911 e 2.2 läuft nicht, wenn er warm ist

  • Hallo zusammen!


    Ich habe mir vor etwa drei Monaten einen 911 e Targa Baujahr 1971 gekauft. Anfangs lief der Wagen recht ordentlich. Nun ist es aber so, dass der Wagen, sobald er warm ist, überhaupt nicht mehr rund läuft. Er nimmt praktisch kein Gas an und ruckelt extrem. Dieses Verhalten tritt nur im warmen Zustand auf. Ist der Wagen noch kalt, läuft er einwandfrei. In der Werkstatt haben sie festgestellt, dass das Gemisch im warmen Zustand immer dünner wird. Der Motor regelt sich quasi selbst runter. In der Werkstatt haben sie erst kürzlich eine neue Benzinpumpe eingebaut, die Ventile eingestellt, Zündkerzen gewechselt. Nichts hilft. Immer das gleiche Problem. Kalter Zustand und alles läuft super, warmer Zustand und nichts geht mehr. Ich bin echt am verzweifeln. Vielleicht hat hier einer eine Idee oder ähnliche Erfahrungen gehabt. Würde mich über Hilfe riesig freuen!!!

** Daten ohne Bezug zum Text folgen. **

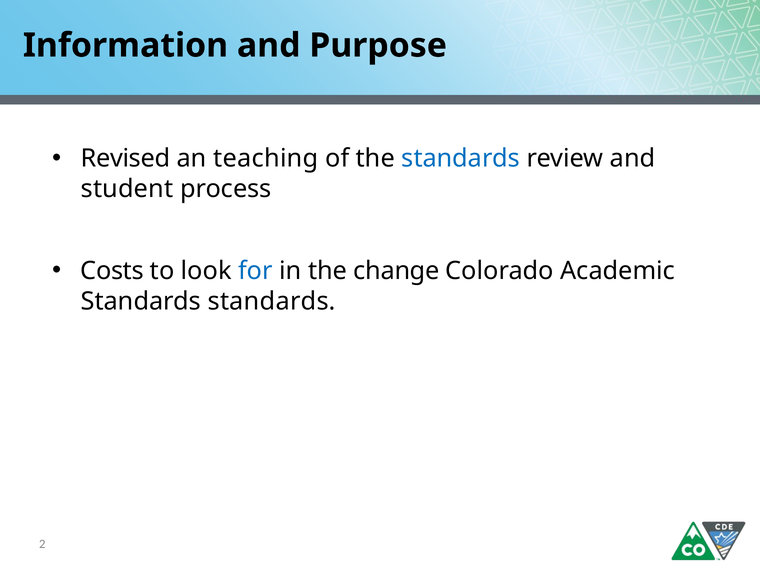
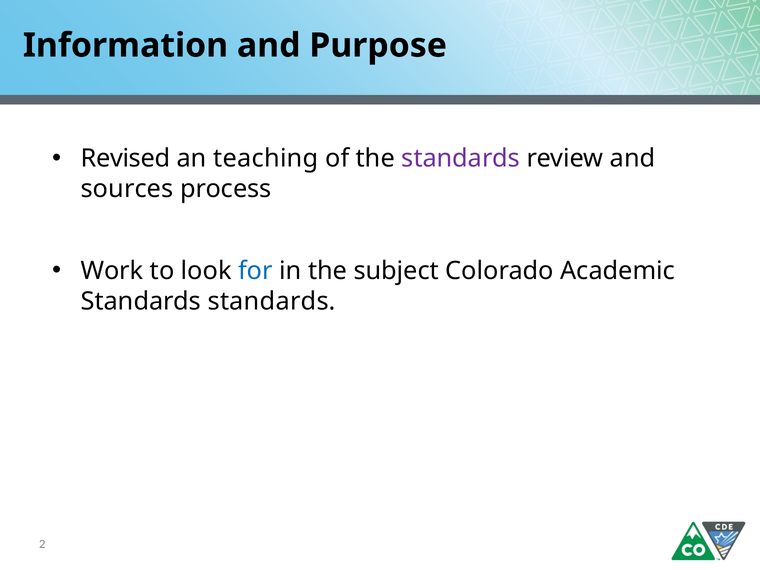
standards at (461, 159) colour: blue -> purple
student: student -> sources
Costs: Costs -> Work
change: change -> subject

    Und hoffentlich ist es nicht die Einspritzpumpe...


    Viele Grüße


    Ulrich

    • Wurde schon versucht Standgas CO korrekt einzuregeln?
    • Ist das Thermoelement/Warmlaufregler OK?
    • Eigentlich sollter er laufen wenn Du den Schlauch zum Thermoelement/Warmlaufregler abnimmst. Dann ist er immer "kalt". So könnte man einmal CO messen.
    • Kennt sich die Werkstatt mit der MFI aus?

    Schocki :khat:


    1987 944 Turbo, R.I.P. :pop:
    1991 944 S2, Kobaltblau, verkauft :wink:
    1972 911 T Targa, Geminiblau aka "Shelley" :saint:
    1992 928 GTS, Amazonasgrün aka "Das Phantom" :evil:


    It's not the speed that kills you, it's the sudden stop :old:.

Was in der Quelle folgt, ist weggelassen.